HSBC China Flash manufacturing PMI climbed to a two-month high of 48.3 in April.
This was in line with expectations and above a reading of 48 in March.
But a reading below 50 shows that China’s manufacturing sector is still in contraction.
“Domestic demand showed mild improvement and deflationary pressures eased, but downside risks to growth are still evident as both new export orders and employment contracted,” said Hongbin Qu, HSBC chief economist for China, in a press release.
“The State Council released new measures to support growth and employment after the release of Q1 GDP. Whilst initial impact will likely be limited, they signaled readiness to do more if necessary. We think more measures may be unveiled in the coming months and the PBoC will keep sufficient liquidity.”

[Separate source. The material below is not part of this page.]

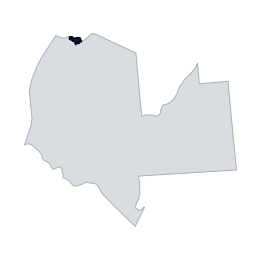 Malacatán, San Marcos, Guatemala (highlighted), rotated 85°
{"feature_id": "79465075B54780709245522", "entity_name": "Malacatán", "entity_type": "district", "adm_level": 2, "iso_a3": "GTM", "parent_name": "Guatemala", "parent_adm1": "San Marcos", "projection": "albers", "projection_center": [-92.12, 14.914], "detail": "fine", "context": "in_parent", "style": "filled", "palette": "ink", "viewbox_px": 256, "rotation_deg": 85, "n_neighbors": 0, "source": "geoboundaries", "source_scale": "gbopen_adm2", "svg_char_len": 3194}
<svg xmlns="http://www.w3.org/2000/svg" viewBox="0 0 256 256"><g transform="rotate(85 128 128)"><path d="M29.4,191.6L30.7,190.3L31.8,187.2L33.1,184.1L32.3,180.5L31.8,177.6L33.3,173.4L33.2,170.2L33.9,168.2L36.2,167.0L37.3,164.5L30.9,156.2L31.0,154.3L31.8,151.9L37.0,143.0L43.1,132.4L49.9,120.7L53.9,113.6L68.8,113.6L78.6,113.5L91.1,113.5L104.7,113.4L113.6,113.3L117.3,113.2L116.6,108.6L117.1,103.6L118.7,98.9L118.6,96.9L116.0,94.5L110.8,93.0L108.0,90.9L107.9,88.1L106.6,84.7L104.1,80.8L99.0,76.8L91.1,72.7L84.4,67.2L78.9,60.3L74.2,55.8L70.7,54.0L69.8,53.0L80.3,53.1L90.2,53.1L90.2,43.1L90.2,34.3L90.2,24.3L108.1,24.2L129.5,24.1L151.6,23.9L169.0,23.7L179.3,23.6L179.0,35.9L178.6,50.3L178.3,60.9L178.0,74.9L177.6,89.3L177.1,109.0L176.8,121.7L177.1,122.0L182.9,121.3L191.6,121.7L193.7,121.7L196.4,122.7L198.4,123.0L202.9,125.8L208.1,127.9L211.3,123.5L209.6,120.9L208.2,119.6L208.4,118.4L226.6,129.4L224.5,131.2L220.0,135.3L211.8,142.3L204.4,148.6L197.4,154.3L191.0,159.4L190.2,159.9L182.1,163.6L180.7,165.3L179.0,172.5L178.3,174.2L179.8,178.2L181.4,184.3L180.9,187.5L175.3,191.5L172.7,195.0L171.6,197.3L170.6,196.7L168.8,196.6L164.8,197.5L162.8,197.7L161.2,198.8L161.0,201.0L162.2,204.5L162.6,206.4L161.4,207.2L156.5,209.4L154.5,211.6L152.7,214.9L150.5,216.3L148.2,216.0L146.6,216.5L143.1,219.0L137.9,223.9L135.1,227.4L135.1,230.1L135.7,232.4L116.5,224.2L110.2,222.8L83.4,223.1L71.9,219.9L58.9,213.5L50.0,207.8L29.4,191.6Z" fill="#d9dde1" stroke="#a8b0b8" stroke-width="1"/><path d="M34.6,178.2L35.1,177.3L35.3,177.1L35.4,176.8L35.8,176.1L35.9,175.8L36.1,175.7L36.3,175.5L36.3,175.4L36.6,175.3L36.7,175.2L36.8,175.2L36.9,174.5L36.9,174.4L37.0,174.3L37.1,174.2L37.3,174.0L37.4,173.9L37.5,173.8L37.6,173.7L37.8,173.5L38.0,173.4L38.2,173.1L38.3,173.1L38.6,173.1L38.8,173.3L39.2,173.2L39.5,173.1L40.0,173.0L40.1,172.9L40.3,172.7L40.2,172.6L39.6,172.7L39.2,172.7L38.9,172.5L38.9,172.4L38.9,172.2L39.0,171.7L39.4,171.2L39.5,171.1L39.4,170.7L39.3,170.4L39.3,169.9L39.4,169.2L39.0,169.0L39.0,168.9L38.9,168.8L38.4,168.7L38.0,168.6L37.9,168.6L37.7,168.5L37.4,168.5L37.4,168.4L37.4,168.2L37.5,168.1L37.5,167.9L37.7,167.7L37.4,167.6L37.2,167.5L36.9,167.5L36.9,167.4L37.0,167.3L37.0,167.2L37.3,166.9L37.2,166.9L36.9,167.0L36.8,167.3L36.7,167.3L36.4,167.4L36.4,167.5L36.2,167.6L36.2,167.8L35.9,167.8L35.7,167.7L35.7,167.8L35.6,167.7L35.4,167.7L35.2,167.6L34.9,167.6L34.7,167.6L34.4,167.8L34.4,168.0L34.2,168.2L34.2,168.3L34.2,168.5L33.9,168.6L33.7,168.8L33.6,169.0L33.8,169.2L33.8,169.3L33.9,169.5L33.8,169.8L33.8,170.0L33.8,170.3L33.8,170.5L33.7,170.5L33.7,170.8L33.7,171.0L33.8,171.2L33.9,171.3L34.0,171.4L34.0,171.5L33.9,171.6L33.8,171.8L33.8,172.0L33.9,172.3L34.0,172.3L34.0,172.5L33.9,172.7L33.9,172.8L33.9,173.0L34.0,173.0L34.1,173.3L34.2,173.5L34.3,173.5L34.3,173.8L34.3,174.0L34.2,174.0L34.0,174.3L33.9,174.5L33.8,174.8L33.7,175.0L33.4,175.1L33.2,175.2L33.2,175.3L32.9,175.4L32.7,175.4L32.6,175.5L32.4,175.7L32.4,175.8L32.3,176.0L32.2,176.0L32.1,176.3L32.1,176.5L32.0,176.8L32.0,177.0L32.1,177.4L32.2,177.5L32.3,177.6L32.3,177.8L32.3,178.0L32.2,178.0L32.2,178.3L32.3,178.3L32.6,178.3L33.1,178.3L33.5,178.4L34.0,178.6L34.3,178.6L34.6,178.2Z" fill="#0f172a" stroke="#020617" stroke-width="1.5"/></g></svg>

Here are all the ugly details of the PMI report:
Here’s a look at the trajectory of HSBC manufacturing PMI:
The employment sub-index is one to watch. Ahead of the release Bloomberg BRIEF economist Tom Orlik tweeted this chart that shows “each drop in output triggers greater fall in factory employment.”
Chinese GDP climbed 7.4% in the first quarter, confirming the economic slowdown economist and investors have been talking about.
Policymakers have set a growth target of 7.5% for 2014, and economists expect they have a floor of 7% GDP growth for the year. A disappointing flash PMI number will only add to concerns about a possible hard landing.
The flash reading is based on 85% — 90% of total PMI survey responses each month.